40 minutes per night equates to more than four hours of additional sleep per week, and 26 minutes per night equates to more than three hours of sleep per week.
This adds up fast.
And this is coming from someone who doesn't sleep as much as most people, and never did. My mother once told me that there was never a night when she went to sleep when I was already asleep, and there was never a morning when she awoke when I wasn't already awake. She told me, "Except when you were an baby, I never saw you sleep as a child."
Still, I understand the importance of sleep.
My wife and I moved both of our children to their own rooms sometime between the 3-6 month mark. Until then, we had a self-rocking cradle in our bedroom where our children slept every night except for the one night we tried to put our infant daughter in our bed with a co-sleeping apparatus and quickly realized how foolish that decision was.
As important as I think this research is, I think an often unspoken truth is that many, many parents have their children in their own bedrooms, and quite often in their own beds, for years.
I've known many parents who have their children in bed with them every night well past toddlerhood. I've known parents (mostly fathers) who often find themselves sleeping in their children's beds at night as their sons and daughters take their places in their beds. I've known parents who put an additional bed in their bedroom throughout elementary school for their child. I've known many parents whose children have no real bedtime, fall asleep every night to the television, and rarely get the 10-14 hours of sleep that toddlers require.
I've had parents talk to me about this things privately, both as a friend and a teacher.
While these unorthodox sleeping arrangements are (at least according to the research) not good for kids, the real tragedy of the situation is the climate in which parents don't feel like they can speak about this issue openly. While parents have no problem speaking about many issues related to parenting, this one is often seen as taboo.
I'm not entirely sure why. Perhaps it's embarrassing or shameful for the parents.
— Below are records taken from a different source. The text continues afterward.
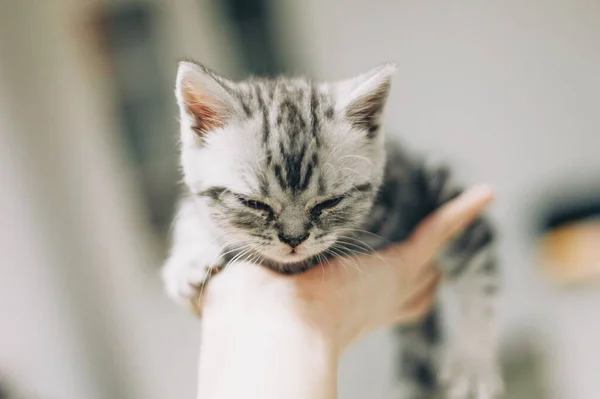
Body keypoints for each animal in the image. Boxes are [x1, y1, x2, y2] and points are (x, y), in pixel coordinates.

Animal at [161, 60, 502, 399]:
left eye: (330, 202)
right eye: (253, 203)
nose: (294, 239)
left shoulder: (437, 189)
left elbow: (479, 277)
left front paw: (472, 363)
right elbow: (190, 213)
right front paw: (187, 260)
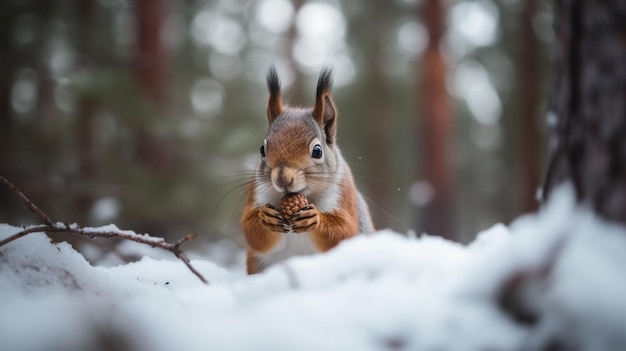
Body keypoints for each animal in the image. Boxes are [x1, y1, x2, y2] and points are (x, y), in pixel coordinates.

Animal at [241, 66, 372, 276]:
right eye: (262, 149)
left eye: (317, 151)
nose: (282, 178)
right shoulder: (257, 190)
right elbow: (251, 232)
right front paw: (265, 218)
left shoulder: (343, 193)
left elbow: (344, 232)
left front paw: (315, 218)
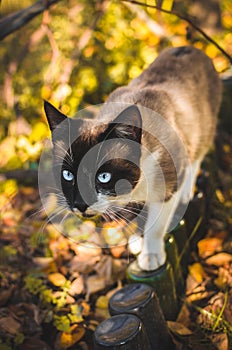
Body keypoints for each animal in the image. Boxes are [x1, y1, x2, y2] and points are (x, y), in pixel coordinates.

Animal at [43, 45, 221, 270]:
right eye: (68, 175)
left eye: (103, 176)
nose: (80, 205)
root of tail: (188, 48)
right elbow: (131, 216)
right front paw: (136, 240)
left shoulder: (168, 186)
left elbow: (155, 226)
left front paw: (150, 255)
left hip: (202, 129)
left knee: (196, 157)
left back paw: (187, 192)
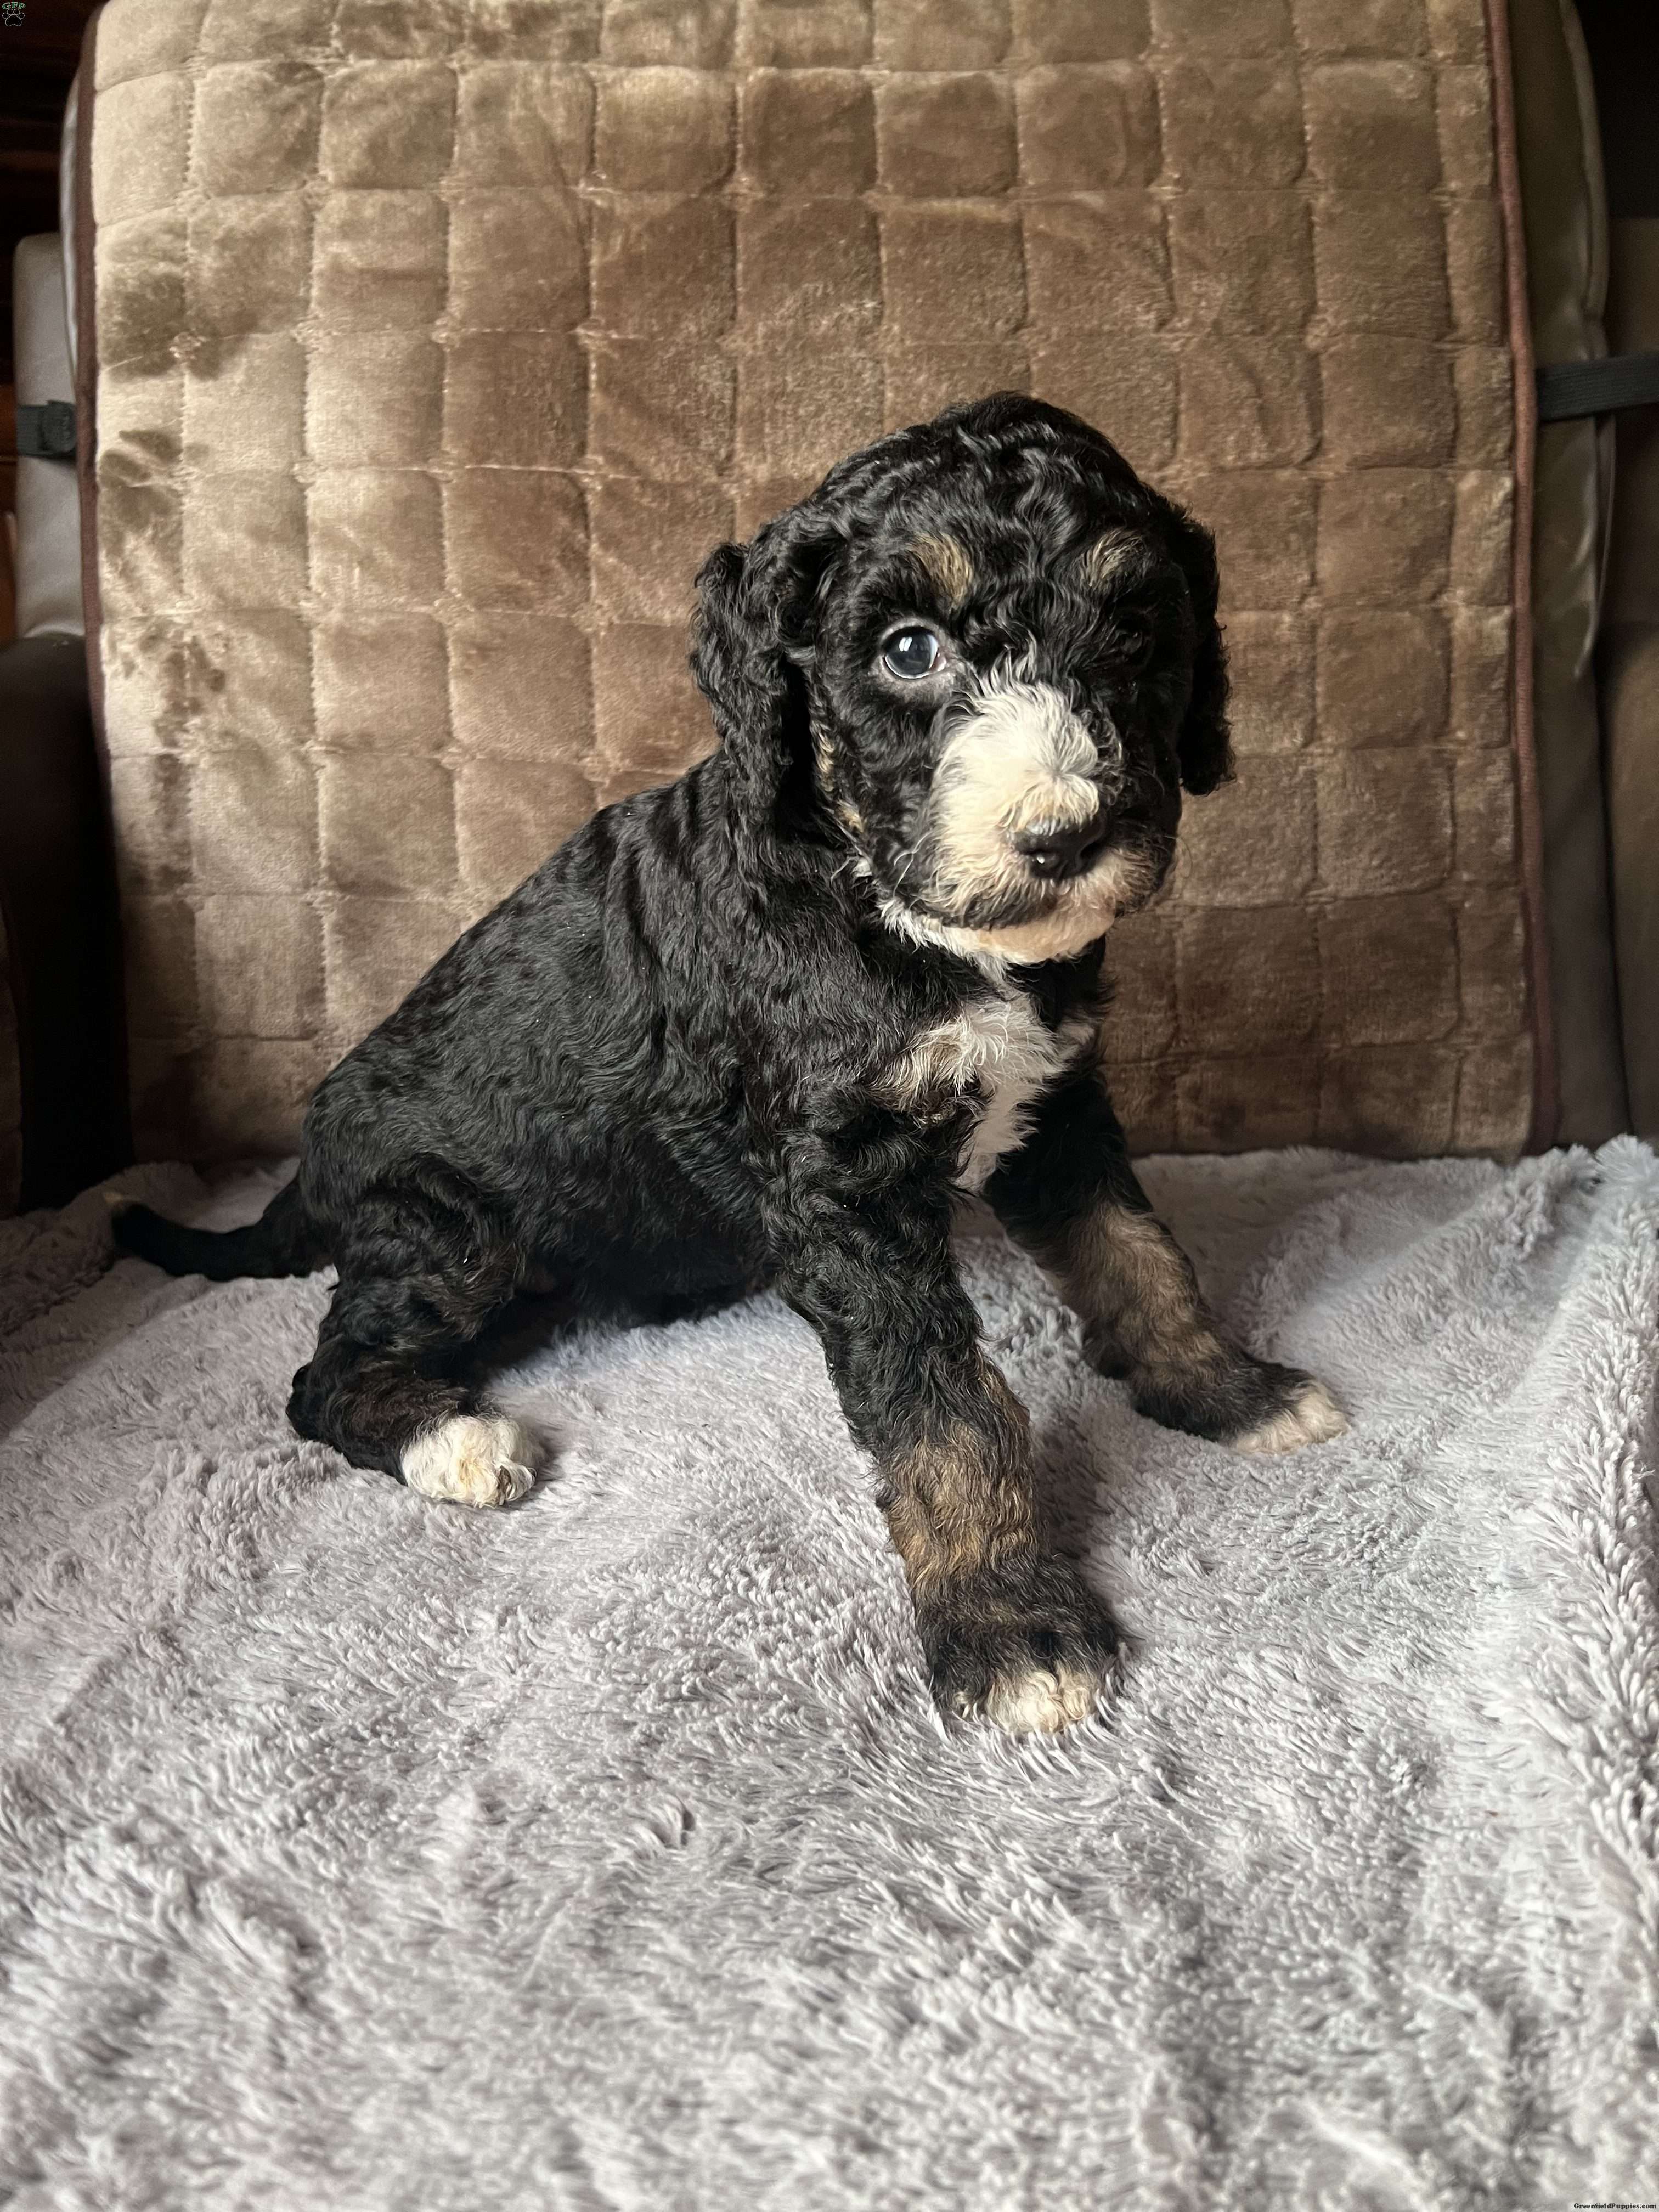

Maybe they don't see any alternative to the sleeping arrangement as it currently exists in their home. Maybe they worry about being judged by friends and family. Quite often the problem originates with the parent's inability to say no to their child or their inability to allow their child to "cry it out" at night. This can result in feelings of guilt or inadequacy, which probably contributes to the silence.
But I suspect that if parents were better able to speak about their struggles to get their child into his or her own bed at night, solutions might be found. At the very least, parents (and children) wouldn't feel the burden of this secret.
These taboos help no one.
A similar problem exists around older children who still wet the bed. Every year we bring our fifth grade class to camp for four days and three night, and every year, I have at least a handful of parents bring this issue to me regarding their child. My first response is always:
"Please know that there are about half a dozen kids who I already know about in this class who also have this problem."
The relief that washes over some of these parents faces is visible. It's hard to think that only your child has this problem, even if the pediatrician says it's more common than anyone realizes. To discover it's true in real life makes it so much easier to talk about. Strip away the taboo, open up a line of communication, and oftentimes I can get the student to talk to me about the issue.
The important part:
There are ways to handle this problem discreetly so that no child misses the opportunity to attend camp for reasons he or she cannot control. After 20 years of taking kids to camp, I know all the tricks.
And I suspect that experienced parents know tricks for getting reticent kids into their own beds on time at night. I suspect that experienced parents have strategies for coping with the challenge of saying no to a child who wants to sleep with you. And I suspect that even if parents are unable to improve their less-than-ideal sleeping arrangements in the home, knowing that other parents deal with the same or similar issues might help parents at least feel a little less alone.
Any or all of this would be a good thing.